Это Штегенга уже и сам сообразил, но волновало его сейчас не это. Раз они попали сюда неслучайно (и Ван дер Бур тут был совершенно прав), значит, его, ведущего навигатора смены, да и остальных членов команды всю дорогу водили за нос относительно истинной цели их миссии, более того, командоресс с самого начала находились в некоем заговоре с рыжим Топтуном, а вот это уже никуда не годилось, какие бы истинные цели они при этом не преследовали.

Чувствуя, как от всей этой конспирологии у него начинает всё сильнее болеть голова, Штегенга проверил своё мимолётное предположение и тоже угадал. Внешние контуры связи «Атрейу» молчали.

– Корабль находится в режиме радиомолчания, дайте угадаю, сразу после начала затмения?

Ван дер Бура в ответ аж перекосило. Снова он в чём-то уступил. Штегенга же лишь хмыкнул, оборачиваясь обратно к Топтуну.

– Согласно корабельному журналу, после прохождения аномальной магнитной бури в тени Сатурна у разведчика «Атрейу» случился сбой внешних систем ориентации.

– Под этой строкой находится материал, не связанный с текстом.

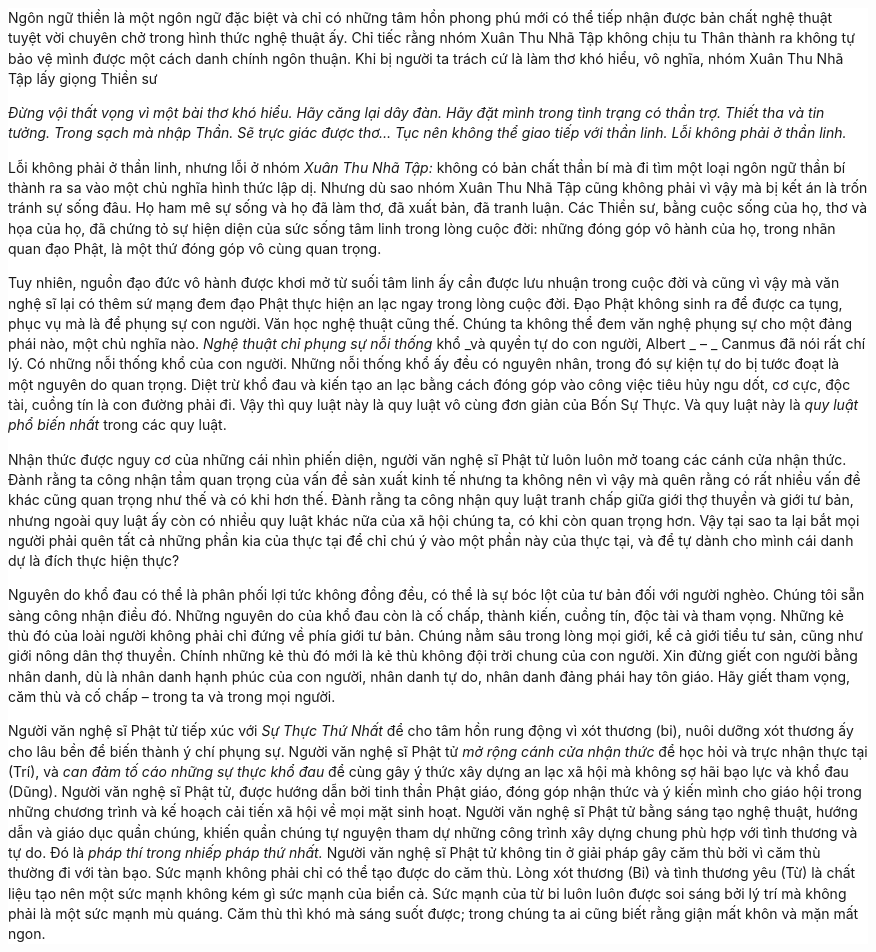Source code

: Ngôn ngữ thiền là một ngôn ngữ đặc biệt và chỉ có những tâm hồn phong phú mới có thể tiếp nhận được bản chất nghệ thuật tuyệt vời chuyên chở trong hình thức nghệ thuật ấy. Chỉ tiếc rằng nhóm Xuân Thu Nhã Tập không chịu tu Thân thành ra không tự bảo vệ mình được một cách danh chính ngôn thuận. Khi bị người ta trách cứ là làm thơ khó hiểu, vô nghĩa, nhóm Xuân Thu Nhã Tập lấy giọng Thiền sư

_Đừng vội thất vọng vì một bài thơ khó hiểu. Hãy căng lại dây đàn. Hãy đặt mình trong tình trạng có thần trợ. Thiết tha và tin tưởng. Trong sạch mà nhập Thần. Sẽ trực giác được thơ…_ _Tục nên không thể giao tiếp với thần linh. Lỗi không phải ở thần linh._

Lỗi không phải ở thần linh, nhưng lỗi ở nhóm _Xuân Thu Nhã Tập:_ không có bản chất thần bí mà đi tìm một loại ngôn ngữ thần bí thành ra sa vào một chủ nghĩa hình thức lập dị. Nhưng dù sao nhóm Xuân Thu Nhã Tập cũng không phải vì vậy mà bị kết án là trốn tránh sự sống đâu. Họ ham mê sự sống và họ đã làm thơ, đã xuất bản, đã tranh luận. Các Thiền sư, bằng cuộc sống của họ, thơ và họa của họ, đã chứng tỏ sự hiện diện của sức sống tâm linh trong lòng cuộc đời: những đóng góp vô hành của họ, trong nhãn quan đạo Phật, là một thứ đóng góp vô cùng quan trọng.

Tuy nhiên, nguồn đạo đức vô hành được khơi mở từ suối tâm linh ấy cần được lưu nhuận trong cuộc đời và cũng vì vậy mà văn nghệ sĩ lại có thêm sứ mạng đem đạo Phật thực hiện an lạc ngay trong lòng cuộc đời. Đạo Phật không sinh ra để được ca tụng, phục vụ mà là để phụng sự con người. Văn học nghệ thuật cũng thế. Chúng ta không thể đem văn nghệ phụng sự cho một đảng phái nào, một chủ nghĩa nào. _Nghệ thuật chỉ phụng sự nỗi thống_ khổ _và quyền tự do con người, Albert _ – _ Canmus đã nói rất chí lý. Có những nỗi thống khổ của con người. Những nỗi thống khổ ấy đều có nguyên nhân, trong đó sự kiện tự do bị tước đoạt là một nguyên do quan trọng. Diệt trừ khổ đau và kiến tạo an lạc bằng cách đóng góp vào công việc tiêu hủy ngu dốt, cơ cực, độc tài, cuồng tín là con đường phải đi. Vậy thì quy luật này là quy luật vô cùng đơn giản của Bốn Sự Thực. Và quy luật này là _quy luật phổ biến nhất_ trong các quy luật.

Nhận thức được nguy cơ của những cái nhìn phiến diện, người văn nghệ sĩ Phật tử luôn luôn mở toang các cánh cửa nhận thức. Đành rằng ta công nhận tầm quan trọng của vấn đề sản xuất kinh tế nhưng ta không nên vì vậy mà quên rằng có rất nhiều vấn đề khác cũng quan trọng như thế và có khi hơn thế. Đành rằng ta công nhận quy luật tranh chấp giữa giới thợ thuyền và giới tư bản, nhưng ngoài quy luật ấy còn có nhiều quy luật khác nữa của xã hội chúng ta, có khi còn quan trọng hơn. Vậy tại sao ta lại bắt mọi người phải quên tất cả những phần kia của thực tại để chỉ chú ý vào một phần này của thực tại, và để tự dành cho mình cái danh dự là đích thực hiện thực?

Nguyên do khổ đau có thể là phân phối lợi tức không đồng đều, có thể là sự bóc lột của tư bản đối với người nghèo. Chúng tôi sẵn sàng công nhận điều đó. Những nguyên do của khổ đau còn là cố chấp, thành kiến, cuồng tín, độc tài và tham vọng. Những kẻ thù đó của loài người không phải chỉ đứng về phía giới tư bản. Chúng nằm sâu trong lòng mọi giới, kể cả giới tiểu tư sản, cũng như giới nông dân thợ thuyền. Chính những kẻ thù đó mới là kẻ thù không đội trời chung của con người. Xin đừng giết con người bằng nhân danh, dù là nhân danh hạnh phúc của con người, nhân danh tự do, nhân danh đảng phái hay tôn giáo. Hãy giết tham vọng, căm thù và cố chấp – trong ta và trong mọi người.

Người văn nghệ sĩ Phật tử tiếp xúc với _Sự Thực Thứ Nhất_ để cho tâm hồn rung động vì xót thương (bi), nuôi dưỡng xót thương ấy cho lâu bền để biến thành ý chí phụng sự. Người văn nghệ sĩ Phật tử _mở rộng cánh cửa nhận thức_ để học hỏi và trực nhận thực tại (Trí), và _can đảm tố cáo những sự thực khổ đau_ để cùng gây ý thức xây dựng an lạc xã hội mà không sợ hãi bạo lực và khổ đau (Dũng). Người văn nghệ sĩ Phật tử, được hướng dẫn bởi tinh thần Phật giáo, đóng góp nhận thức và ý kiến mình cho giáo hội trong những chương trình và kế hoạch cải tiến xã hội về mọi mặt sinh hoạt. Người văn nghệ sĩ Phật tử bằng sáng tạo nghệ thuật, hướng dẫn và giáo dục quần chúng, khiến quần chúng tự nguyện tham dự những công trình xây dựng chung phù hợp với tình thương và tự do. Đó là _pháp thí trong nhiếp pháp thứ nhất._ Người văn nghệ sĩ Phật tử không tin ở giải pháp gây căm thù bởi vì căm thù thường đi với tàn bạo. Sức mạnh không phải chỉ có thể tạo được do căm thù. Lòng xót thương (Bi) và tình thương yêu (Từ) là chất liệu tạo nên một sức mạnh không kém gì sức mạnh của biển cả. Sức mạnh của từ bi luôn luôn được soi sáng bởi lý trí mà không phải là một sức mạnh mù quáng. Căm thù thì khó mà sáng suốt được; trong chúng ta ai cũng biết rằng giận mất khôn và mặn mất ngon.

В попытке восстановить контроль за навигационным оборудованием корабль отклонился от курса, однако спустя трое суток экипаж вышел на связь через резервный репитер в точке Лагранжа L4 пояса Хильд. Корабль благополучно возвращается к исходной огибающей. Экипаж жив, здоров и рапортует о готовности продолжить миссию.

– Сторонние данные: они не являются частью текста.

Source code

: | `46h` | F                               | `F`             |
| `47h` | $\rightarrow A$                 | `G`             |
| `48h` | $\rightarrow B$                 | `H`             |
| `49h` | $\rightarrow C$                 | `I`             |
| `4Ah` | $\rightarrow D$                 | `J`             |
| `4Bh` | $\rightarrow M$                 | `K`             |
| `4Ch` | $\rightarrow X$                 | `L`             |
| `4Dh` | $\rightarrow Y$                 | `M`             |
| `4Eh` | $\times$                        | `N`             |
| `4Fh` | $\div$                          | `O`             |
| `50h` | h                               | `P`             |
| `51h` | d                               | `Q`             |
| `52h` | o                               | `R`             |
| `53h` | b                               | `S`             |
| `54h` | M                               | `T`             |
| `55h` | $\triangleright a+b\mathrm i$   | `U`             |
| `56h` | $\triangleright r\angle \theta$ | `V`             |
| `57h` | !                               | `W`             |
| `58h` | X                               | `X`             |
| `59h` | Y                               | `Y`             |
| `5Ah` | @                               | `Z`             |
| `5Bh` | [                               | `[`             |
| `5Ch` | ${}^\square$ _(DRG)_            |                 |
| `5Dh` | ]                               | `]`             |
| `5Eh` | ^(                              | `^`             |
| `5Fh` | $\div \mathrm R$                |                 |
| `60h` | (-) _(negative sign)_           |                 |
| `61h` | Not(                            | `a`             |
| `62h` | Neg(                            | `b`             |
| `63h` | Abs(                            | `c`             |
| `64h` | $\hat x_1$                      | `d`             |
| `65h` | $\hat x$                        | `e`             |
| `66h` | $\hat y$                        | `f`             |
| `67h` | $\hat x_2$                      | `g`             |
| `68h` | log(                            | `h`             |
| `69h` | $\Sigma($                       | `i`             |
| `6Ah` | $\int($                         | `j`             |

Оба сменных навигатора молча сверлили Топтуна взглядами. Штегенга первый подал голос:

– Точно «весь экипаж»? Или с некоторыми, скажем, исключениями?

Топтун демонстративно развёл руками.

– Это вы мне скажите.

– А если мы откажемся?

– Зачем бы вам это делать? Вы же видите, мы идём ровнёхонько по курсу, рабочего тела на борту – с хорошим запасом. Что вам помешает слегка отклониться от курса, слетать вон туда, – Топтун показал пальцем в сторону «призрака Сатурна», – а потом вернуться, разве вам подобное развитие событий чем-то угрожает?